Donna Marie pense : « Il y a pourtant quelque chose de brisé », mais elle n'ose pas le dire, de peur que, si elle le dit, cela soit. Quand elle était petite, elle s'en souvient, devinant que son père venait de mourir, dans le salon où l'on était réuni elle se bouchait les oreilles, pour ne point entendre quelqu'un lui dire : « Votre père est mort. »
Elle sentait que ce serait plus absolu lorsqu'on aurait dit ces mots, et que le silence est bienfaisant, incertain encore, pareil aux limbes indécises.
Jusqu'au soir ils restent ensemble ; une petite sonnette tinte.
— Ce n'est rien, dit Antoine à Donna Marie qui sursaute, ce sont les lettres…
— Voyez, dit Marie. Émilie a dû vous écrire.

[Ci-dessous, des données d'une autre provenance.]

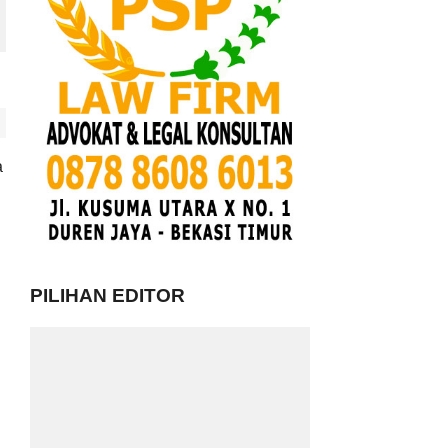
a
PILIHAN EDITOR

En effet, Antoine rapporte une lettre d'Émilie. Il voudrait ne pas l'ouvrir en ce moment, mais Donna Marie, inquiète, avec de nouveau son regard de chasseresse qui se fatigue, s'épuise, insiste. Il ouvre cette lettre. Elle attend qu'il la lise, mais il la replie ; alors, elle la prend, et son visage, à la lecture, s'irrite. Curieuse lettre! insensible, aiguë et fière, et dont l'adieu se termine par une phrase qui transperce, exténue Marie.
« Je suis contente, écrit cette fille à son amant, je suis contente que tu me quittes tandis que tu me désires encore! »
Antoine a beau se désoler, il goûte au fond de son cœur les colères de ces deux femmes, leurs plaintes, leurs parfums emmêlés.
Marie demeure étourdie, déconcertée de cette phrase, et rancunière.